Mientras en el porche cabeceo el almuerzo al sol del mediodía, siento de pronto el agobio pegajoso, impertinente, inoportuno, como el de una lapa travestida de abejorro, un abejorro acosador, un abejorro que pudieras ser tú o el otro, o ese tercer intruso siempre molesto. Su atosigamiento infinito no me deja sestear un momento.
¿Por qué no te callas?
Y me levanto disparado como una bala. Pero allá donde voy, el pesado himenóptero me sigue bullanguero con su veneno zumbador.
Me iré donde no me caguen las gallinas.
Trato de sortearlo, como trilero que esquiva a los municipales.
Tal vez el abejorro, al verme entre pollos, boñigas y orines avícolas, desista.
Pero el abejorro, ¡quía! Como la pasma persiste con su interrogatorio estridente, y me sigue hasta el mismo corral donde sin éxito trato de parapetarme.
Ahora me olfatea más cerca. Las dos alas del abejorro aplauden como serpentín eléctrico delante mismo del doble auditorio de mi cara. Sus élitros sacuden como esteras al aire mis orejas; y de su aparato fonador en formación amontonada se escapan el empalago y su estruendo. La tronaera de sus hélices motoras tan fuerte resuenan, que todo mi cuerpo es una vibración estentórea. Y su aguijón y mi tiricia conjuntados perforan hasta el hipotálamo mi cerebro. Y me subo al palo mayor, acobardado por su aleteo chicharrero. Desarmado y vencido, entre ratones y telarañas, le pido al patrono avispero, al arcángel de las aves y al sursum corda si lo hubiera, que me conceda traspasar tan atronador zumbido:
Los ruidos del mundo me matan. Mis percepciones son sanguijuelas, es mi deseo librarme de ellas.

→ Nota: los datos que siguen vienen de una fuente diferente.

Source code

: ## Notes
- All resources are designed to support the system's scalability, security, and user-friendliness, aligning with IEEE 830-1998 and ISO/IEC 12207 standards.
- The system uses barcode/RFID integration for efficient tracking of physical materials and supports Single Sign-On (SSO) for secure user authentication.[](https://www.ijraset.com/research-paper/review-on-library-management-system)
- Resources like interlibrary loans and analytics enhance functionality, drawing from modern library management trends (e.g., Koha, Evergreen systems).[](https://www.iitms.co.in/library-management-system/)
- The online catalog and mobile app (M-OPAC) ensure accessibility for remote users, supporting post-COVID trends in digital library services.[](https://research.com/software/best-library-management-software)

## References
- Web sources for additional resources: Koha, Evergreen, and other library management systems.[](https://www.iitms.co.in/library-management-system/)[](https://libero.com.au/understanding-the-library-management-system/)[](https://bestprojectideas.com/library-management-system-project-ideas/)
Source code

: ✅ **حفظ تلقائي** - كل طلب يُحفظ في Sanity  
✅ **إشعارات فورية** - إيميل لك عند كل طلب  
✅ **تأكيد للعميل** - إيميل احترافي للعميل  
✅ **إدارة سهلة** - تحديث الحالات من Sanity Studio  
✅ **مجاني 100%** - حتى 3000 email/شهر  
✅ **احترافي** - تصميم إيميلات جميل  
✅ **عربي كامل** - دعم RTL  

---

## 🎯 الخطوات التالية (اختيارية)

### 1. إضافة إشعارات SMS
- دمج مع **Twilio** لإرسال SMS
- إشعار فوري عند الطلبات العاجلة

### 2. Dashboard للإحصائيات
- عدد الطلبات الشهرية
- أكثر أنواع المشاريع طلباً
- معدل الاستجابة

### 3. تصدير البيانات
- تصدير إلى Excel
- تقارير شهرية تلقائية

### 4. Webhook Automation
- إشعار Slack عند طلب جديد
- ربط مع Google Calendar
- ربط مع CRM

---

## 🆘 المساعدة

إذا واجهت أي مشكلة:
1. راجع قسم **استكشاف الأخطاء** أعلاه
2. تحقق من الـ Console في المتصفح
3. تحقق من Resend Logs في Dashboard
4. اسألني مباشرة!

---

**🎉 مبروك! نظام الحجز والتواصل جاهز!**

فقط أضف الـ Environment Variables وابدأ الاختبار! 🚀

Y me espeta cromático y tieso el gallo desplegando sus plumas a través de una entrecomillada advertencia:
Muy sencillo, hombre perseguido por abejorro inquieto. Pon en práctica el dicho napoleónico: "únete al enemigo, si es que vencerlo no puedes".
Luego ya no sé, si influenciado por las palabras del rey de mis gallinas, o tal vez agotado, o convencido por la coherencia de su acertado consejo, me dejo llevar sin resistencia. Extiendo libre al ruido el oído derecho, luego el izquierdo. Despliego lo más que puedo las dos aletas de la nariz, y dejo que también por ellas el incordio del abejorro penetren en mi interior. Lo mismo hago con todos los agujeros de mi organismo. Abro también los ojos: le doy color y configuración al ruido. Y siento como una culebra verde atraviesa mi tráquea. Aspiro para ensanchar mis conductos intestinales y así dejar expedito el camino a la serpiente. Sus silbidos llegan hasta la planta de mis pies. La serpiente alcanza y se instala en la médula de mis huesos, allí donde las células madre me revelan mi auténtico ADN.
¿Habéis oído alguna vez a una culebra orgásmica? De lo a gusto que el oficio está acurrucado en mi vientre, de chillar no cesa. Todo mi cuerpo se llena de sus jadeos silbantes. Los zumbidos del abejorro ahora se convierten en éter. Y el éter llena todas mis cavidades, las superiores y las del bajo instinto. Adquiero un tamaño enorme. La culebra se convierte en elefante. El elefante se expande dentro de mi hasta dilatar al máximo el perímetro áurico de mi forma carnal. Y debido a las propiedades antigravitarias del éter, abejorro, culebra, elefante (y mi karma que los encarna), nos elevamos juntos por encima del gallinero. Traspasamos el corral, la leñera; luego el tejado y los cipreses. Soy un mastodonte en el aire lleno de todos los ruidos fáunicos, transido y transverberado cual el corazón de Santa Teresa extasiado. Y desde arriba oigo el quiquiriquí del gallo que me grita desde abajo:
Hombre perseguido por abejorro enemigo, no te olvides del consejo. Si quieres traspasar el ruido, en ruido tendrás que convertirte. Sólo el toro se libra de ser embestido. Y así como sólo el muerto puede escapar a la muerte, si quieres ahuyentar al abejorro, no tendrás más remedio que aceptar ser un insecto de su misma calaña.
Nada más el gallo concluir su sentencia, la punta de un ciprés, cual ángel con su espada, raja de un tirón mi abultado abdomen, del cual sale inmune al ruido este abejorro que os habla.